Our study has some limitations. First, the study was conducted in a single center. A sensitivity analysis was not performed, whereas diagnostic accuracies were calculated within the same patient cohort, possibly overestimating the value of the parameters tested. In addition, a primary analysis of hard cardiac endpoints like death and myocardial infarction was not performed due to the limited number of hard endpoints, which would not have allowed for meaningful statistical analysis. Multicenter studies are now warranted in this context, including a larger number of patients with longer follow-up duration for the assessment of the prognostic value of different CCTA parameters.

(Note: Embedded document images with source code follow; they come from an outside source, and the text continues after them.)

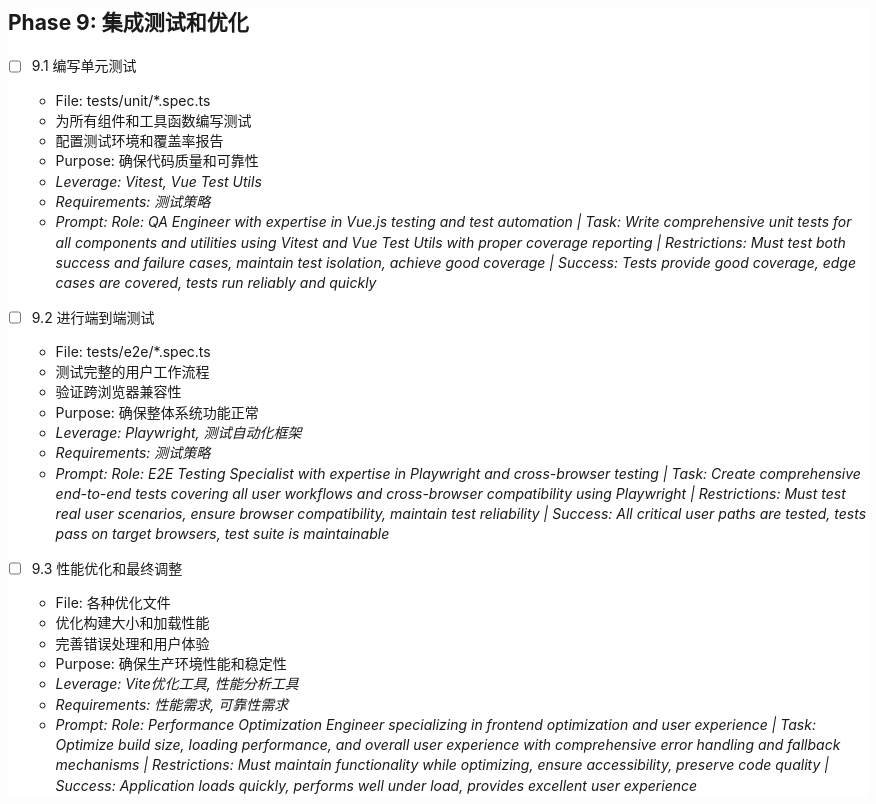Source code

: ## Phase 9: 集成测试和优化

- [ ] 9.1 编写单元测试
  - File: tests/unit/*.spec.ts
  - 为所有组件和工具函数编写测试
  - 配置测试环境和覆盖率报告
  - Purpose: 确保代码质量和可靠性
  - _Leverage: Vitest, Vue Test Utils_
  - _Requirements: 测试策略_
  - _Prompt: Role: QA Engineer with expertise in Vue.js testing and test automation | Task: Write comprehensive unit tests for all components and utilities using Vitest and Vue Test Utils with proper coverage reporting | Restrictions: Must test both success and failure cases, maintain test isolation, achieve good coverage | Success: Tests provide good coverage, edge cases are covered, tests run reliably and quickly_

- [ ] 9.2 进行端到端测试
  - File: tests/e2e/*.spec.ts
  - 测试完整的用户工作流程
  - 验证跨浏览器兼容性
  - Purpose: 确保整体系统功能正常
  - _Leverage: Playwright, 测试自动化框架_
  - _Requirements: 测试策略_
  - _Prompt: Role: E2E Testing Specialist with expertise in Playwright and cross-browser testing | Task: Create comprehensive end-to-end tests covering all user workflows and cross-browser compatibility using Playwright | Restrictions: Must test real user scenarios, ensure browser compatibility, maintain test reliability | Success: All critical user paths are tested, tests pass on target browsers, test suite is maintainable_

- [ ] 9.3 性能优化和最终调整
  - File: 各种优化文件
  - 优化构建大小和加载性能
  - 完善错误处理和用户体验
  - Purpose: 确保生产环境性能和稳定性
  - _Leverage: Vite优化工具, 性能分析工具_
  - _Requirements: 性能需求, 可靠性需求_
  - _Prompt: Role: Performance Optimization Engineer specializing in frontend optimization and user experience | Task: Optimize build size, loading performance, and overall user experience with comprehensive error handling and fallback mechanisms | Restrictions: Must maintain functionality while optimizing, ensure accessibility, preserve code quality | Success: Application loads quickly, performs well under load, provides excellent user experience_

Importantly, most patients who underwent CCTA were at low risk for obstructive CAD, as recommended by current guidelines35. This, however, resulted in a low number of hard cardiac events during follow-up, whereas the primary endpoint was substantially triggered by coronary revascularization procedures (n = 66, 83.5%), which is a limitation. Importantly, all events after CCTA were considered, so that some coronary revascularization procedures may have been triggered by the CCTA results. However, events occurring > 60 days after the CCTA were excluded from analysis. In addition, although previous studies attempted subsection analysis between fibrous and fibro-fatty components within non-calcified plaques36, this was not assessed in the present study due to overlaps in HU cut-off values. Furthermore, some of the investigated CCTA parameters like plaque features and the Agatston score may have been more decisive for the predictive value of the composite CCTA score than others, like for example PCAT, which was not predictive for the primary endpoint. In the same direction, our study was not powered to assess the prognostic value of each CCTA variable separately for the prediction of cardiac events. In addition, CCTA variables may act differently and be modifiable to different extents during treatment with lipid-lowering or anti-inflammatory agents. Thus, the current findings are rather hypothesis-generating for future trials and may not allow for individual patient management based on the proposed CCTA score.

Conclusions

Our study highlights that a multiparametric strategy may provide complementary prognostic information in patients with CCS. Such a composite CCTA score, combining multiple imaging markers may identify high-risk individuals, who may benefit from more intensified treatment and more intensive clinical follow-up. Multi-center studies are now warranted to specifically address the contribution of each parameter for all-cause mortality, infarction, and coronary revascularization separately and the role of pharmacologic treatment for the prevention of future CV events.